Há coisas que só acontecem nos Estados Unidos. E coisas que só acontecem no Brasil. Como, por exemplo, essa história magnífica, levantada pelo ótimo portal jurídico gaúcho Espaço Vital:

Um cavalheiro com hemorróidas entrou com ação contra seu convênio médico, que rejeitara o pagamento de uma operação que ele considerava necessária. Diz o cavalheiro que, sofrendo de hemorróidas, vinha recebendo tratamento ‘por médico especialista na área cutânea’. E insistiu: ‘o problema do ora autor somente será solucionado com uma microcirurgia na região cutânea’.

‘Cutânea’, segundo o dicionário, se refere à pele. Provavelmente não era isso a que o autor se referia. Ele talvez chame o especialista em pés de ‘pediatra’.

 

…vasto mundo

Há coisas que só acontecem no Brasil. E coisas que só acontecem nos Estados Unidos (não foi numa luta entre dois boxeadores americanos que um arrancou a dentadas a orelha do outro?)

Pois deu-se que uma americana de 57 anos, que segundo o marido vinha agindo de forma estranha nos últimos dias, ao beijá-lo na boca arrancou-lhe um pedaço da língua. O marido foi para o hospital, onde a língua foi reimplantada (ainda não se sabe se voltará a funcionar). A polícia foi atrás da mulher e encontrou-a feliz, tranquila, cantando músicas de Natal.

Ainda bem que era só um beijo na boca.

 

E eu com isso?

Talvez o ministério seja mais engraçado, mas o pessoal briga demais para pegar o osso, para não largar o osso, para ganhar mais ossos. Talvez o senador Sarney tenha assuntos mais amenos, mas mais cedo ou mais tarde ele acaba nomeando até o zelador do seu prédio. Talvez as fofocas do Wikileaks sejam mais divertidas, mas toda essa perseguição ao autor, toda essa discussão acaba deixando o assunto pesado. E há horas em que é preciso saber o que acontece no grande mundo do frufru.

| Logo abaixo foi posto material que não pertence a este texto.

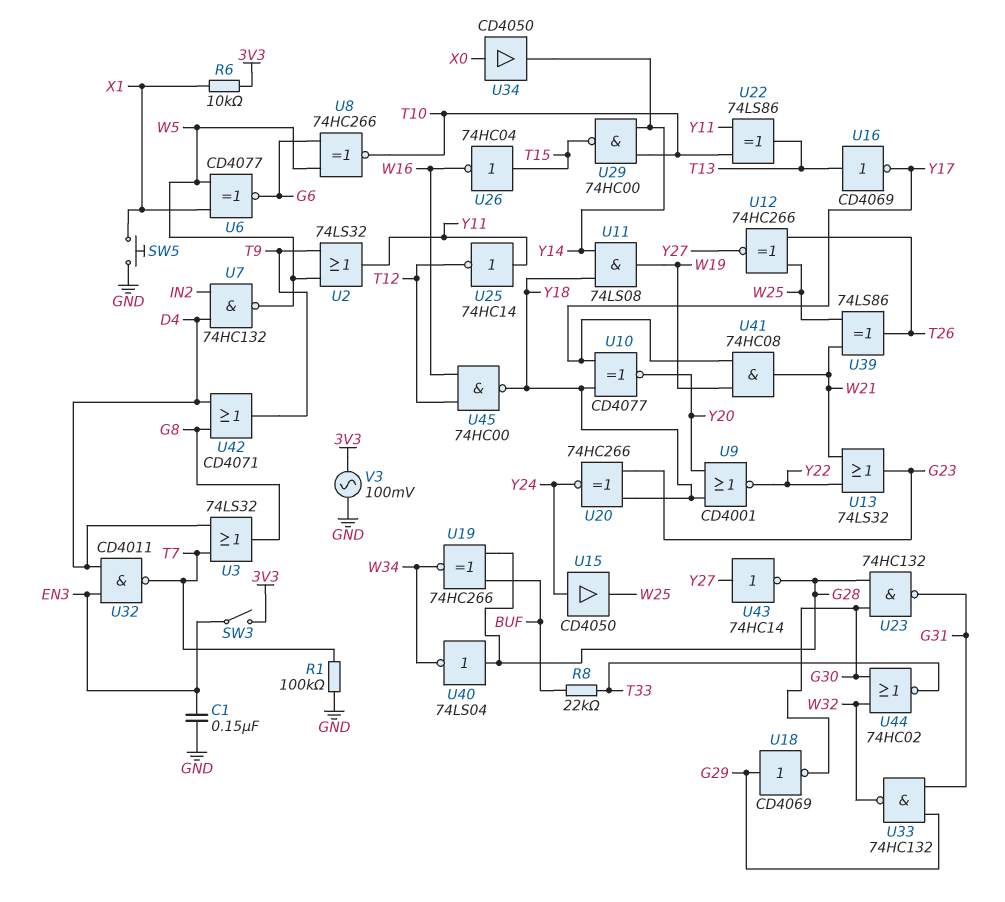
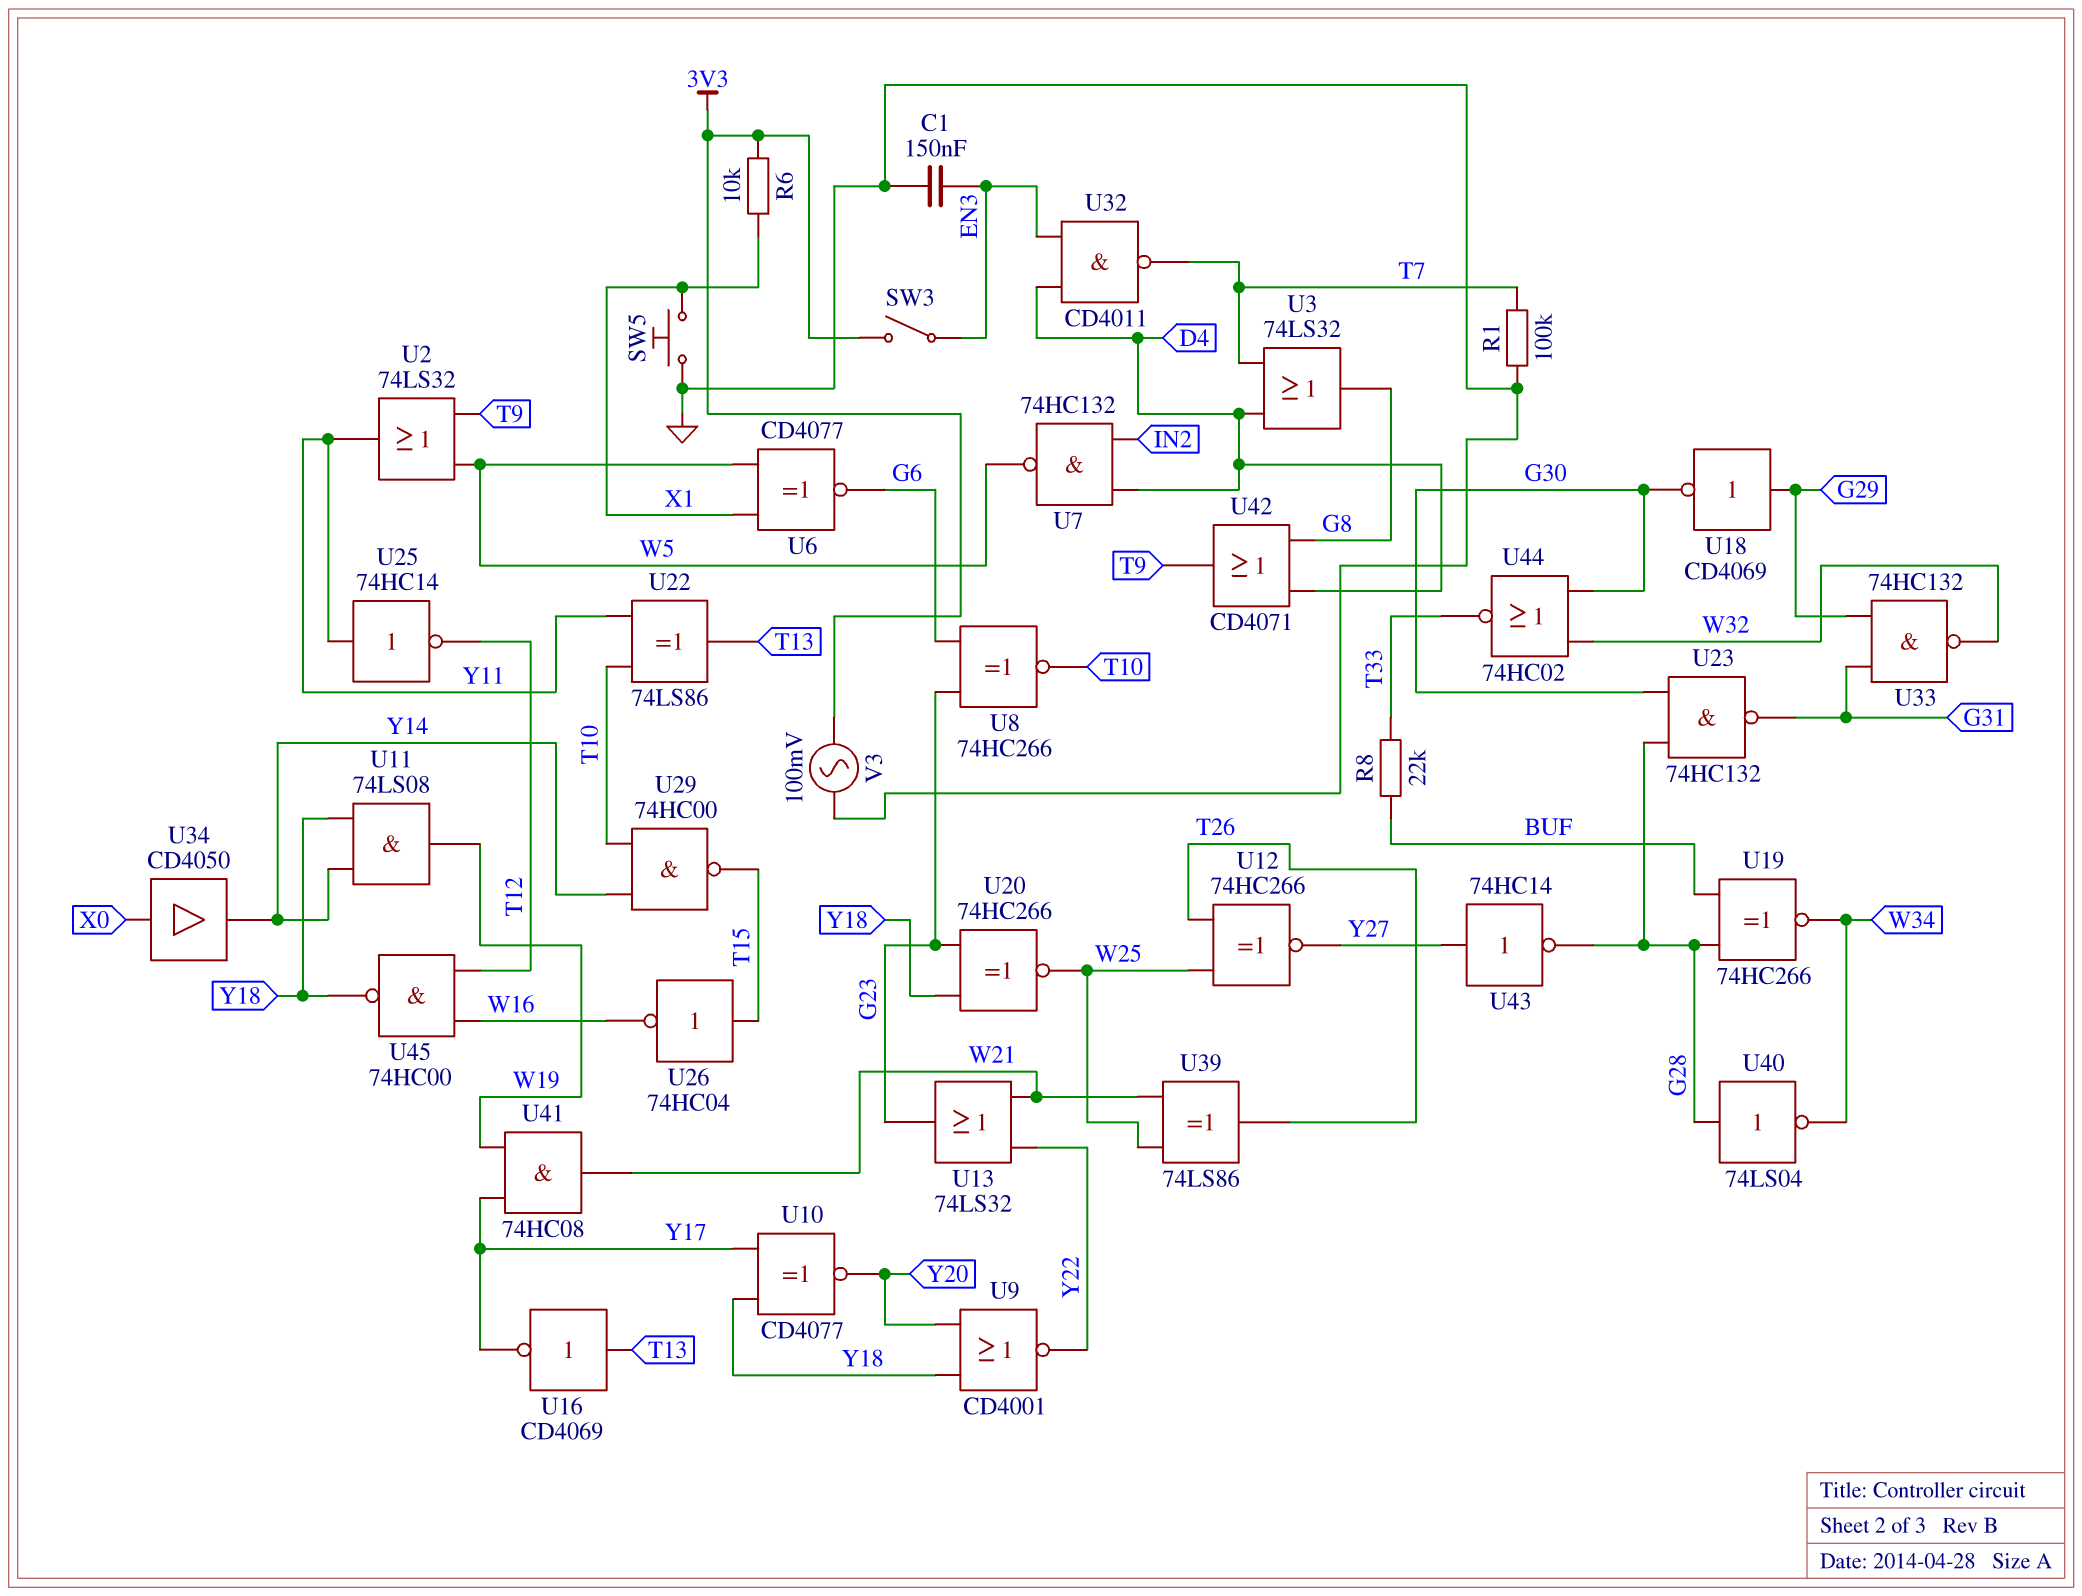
U8: XNOR 74HC266 (in G6, in W5, out T10) -> XNOR 74HC266 (in G6, in G23, out T10)
U15: buffer CD4050 (in Y24, out W25) -> none
U20: XNOR 74HC266 (in G23, in Y18, out Y24) -> XNOR 74HC266 (in G23, in Y18, out W25)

** ‘Brad Pitt belisca bumbum de Angelina Jolie em première’

** ‘Sem a barba, Cauã Reymond ganha prêmio no Rio’

** ‘Aos 16 anos, Justin Bieber recebe sua quarta biografia’

** ‘Cantora Miley Cyrus fuma com amigos e tem ataque de riso’

Não há dúvida, deve ser um cigarro muito engraçado.

** ‘Luana Piovani espera carona apoiada em bengala’

** ‘Livro australiano indica pitada de sal e pessoa negra em receita’

Não, não era canibalismo: em vez de ‘salt and black pepper’, sal e pimenta do reino, o que imprimiram foi ‘salt and black people’. Tiveram de reimprimir o livro de receitas (dedicado a massas), perdendo US$ 20 mil.

** ‘Thiago Lacerda almoça em churrascaria’

** ‘Homem cede lugar a fura-filas em lotérica e ganha US$ 17 milhões’

A gentileza foi recompensada: ele deixou a senhora passar na sua frente, e comprou o bilhete seguinte, que foi premiado. Tudo bem – mas já pensou no que ele estaria pensando se o bilhete premiado fosse o dela?

 

O grande título

Há para todos os gostos. Começamos com um que, de tanta reviravolta, acabou dando no que deu:

** ‘Candidata a miss morta’

Ou um super-hightech:

** ‘Pen-drive detecta pornografia em computador do namorado’

Algum leitor já sabia que o pen-drive se desenvolveu tanto que anda até namorando?

E o grande título:

** ‘Saia faz tchecas da polícia causarem batidas de carros’

Sem malícia, colega de mente suja! Os colegas jornalistas enrolaram o título até que ficasse bem esquisito, mas a coisa não é tão complicada assim. A polícia tcheca teve a brilhante idéia de simular maior fiscalização do trânsito, com mulheres de papelão vestidas como policiais. Tudo bem – só que o vento levanta as saias, claro. E os motoristas se distraem.

Como dizia o professor Delfim Netto, antes de se transformar em assessor informal do presidente Lula, se o governo montar um circo, o anão cresce.